◆ 作成内容
抜粋箇所の記述に基づき、高齢者住宅や介護施設についての知識を50代・60代のうちから持っておくべきとされる理由を1〜3文で説明せよ。

◆ 抜粋箇所
◇ ◇ ◇ ◇ ◇ ◇ ◇

10年後はわが身。高齢者向け住宅・有料老人ホーム・介護施設の違いとは
配信日: 2019.01.02 更新日: 2019.01.10
高齢者住宅への転居や、介護施設への入所を考える年齢は、一般的に75歳から80歳過ぎになります。
自分自身や家族(両親など)のことも想定して、50代・60代から知っておくべき知識をまとめてみました。
Text:植田英三郎(うえだ えいざぶろう)
ファイナンシャルプランナー CFP
家電メーカーに37年間勤務後、MBA・CFPファイナンシャルプランナー・福祉住環境コーディネーター等の資格を取得。大阪府立職業訓練校で非常勤講師(2018/3まで)、2014年ウエダFPオフィスを設立し、事業継続中。NPO法人の事務局長として介護施設でのボランティア活動のコーディネートを担当。日本FP協会兵庫支部幹事として活動中。
高齢者住宅と介護施設の大区分
高齢者住宅や、その後の住まいとして考えられる介護施設には、多くの種類があります。
ここではその機能を中心に、「高齢者向け住宅」「有料老人ホーム」「介護施設」の3つに分類しました。
以下に、「自宅での自立生活から年数を経て、介護が必要な年代に必要な施設へ」というプロセスも考慮しながら、それぞれの内容を説明します。
高齢者向け住宅
高齢者向け住宅は、自立して生活ができる人向けで、バリアフリー環境、緊急時の通報システム、24時間のフロント体制を備え、ケアサービス体制によって軽度の介護ケアを受けることができる住まいです。

◇ ◇ ◇ ◇ ◇ ◇ ◇

◆ 提供資料
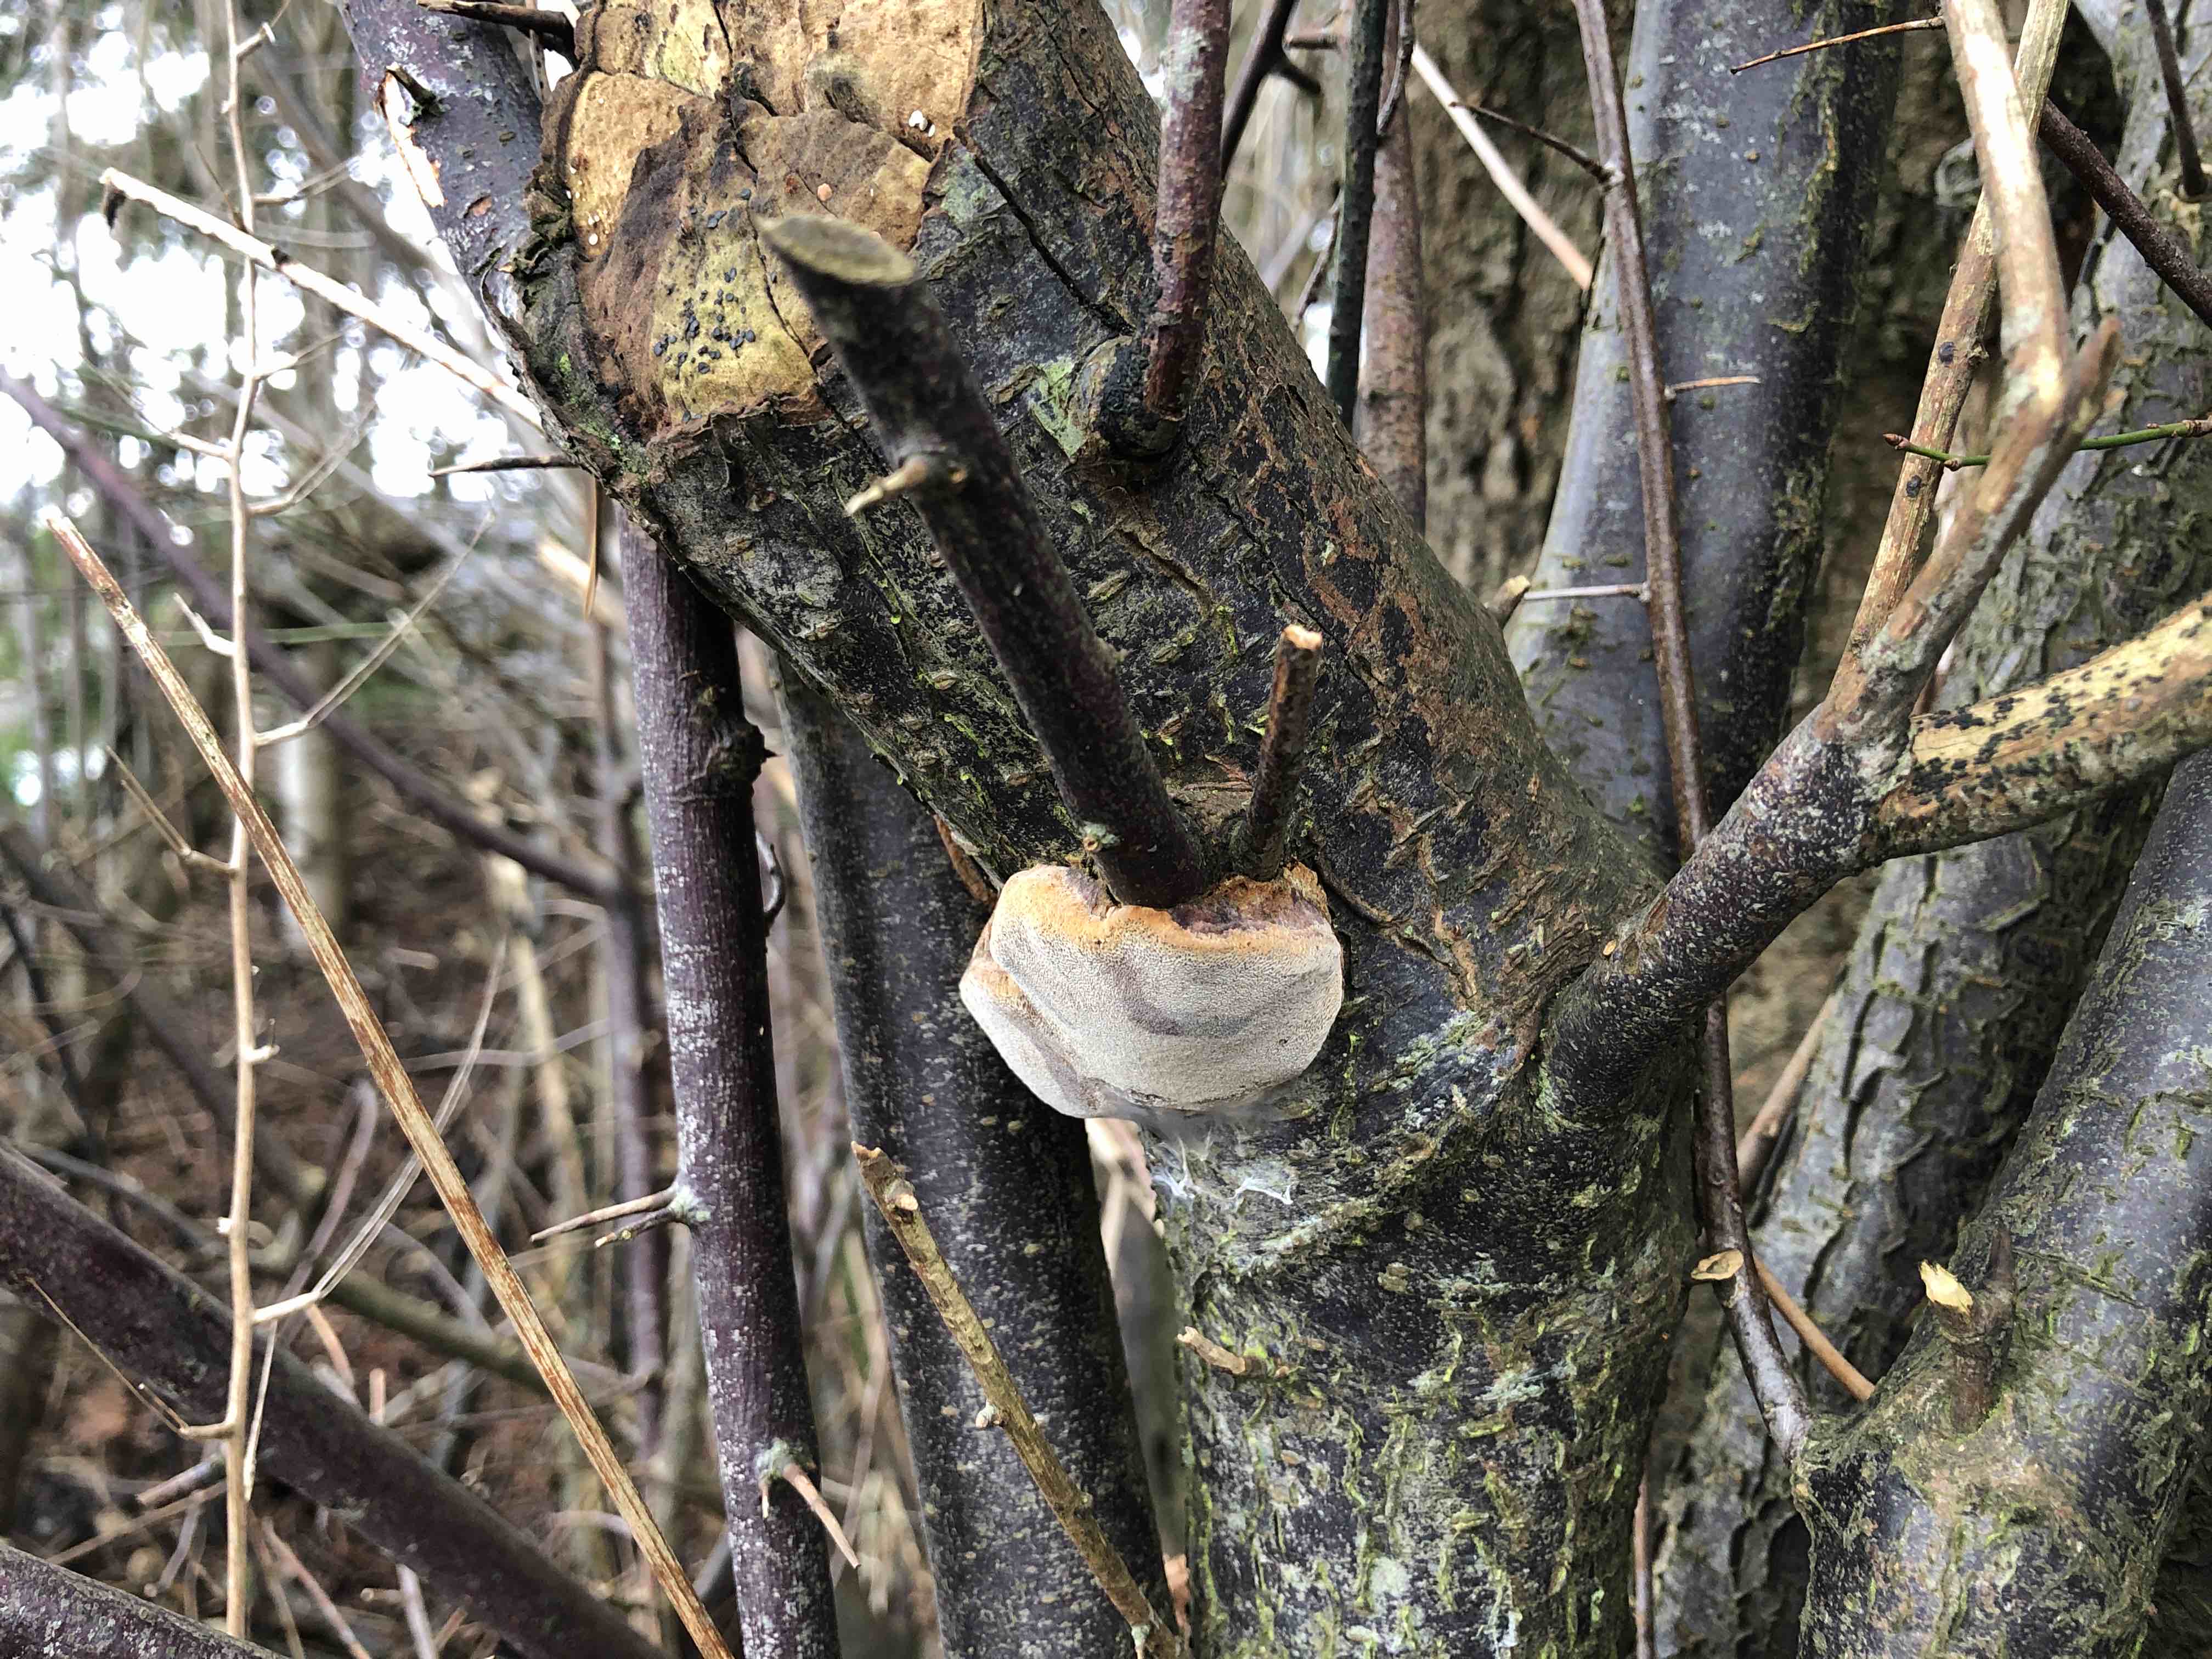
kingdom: Fungi
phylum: Basidiomycota
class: Agaricomycetes
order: Hymenochaetales
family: Hymenochaetaceae
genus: Phellinus
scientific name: Phellinus pomaceus
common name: blomme-ildporesvamp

◇ ◇ ◇ ◇ ◇ ◇ ◇

◆ 解答
高齢者住宅への転居や介護施設への入所を考える年齢は、一般的に75歳から80歳過ぎになる。そのため、自分自身や両親などの家族のことも想定して、50代・60代から知っておくべきだとされている。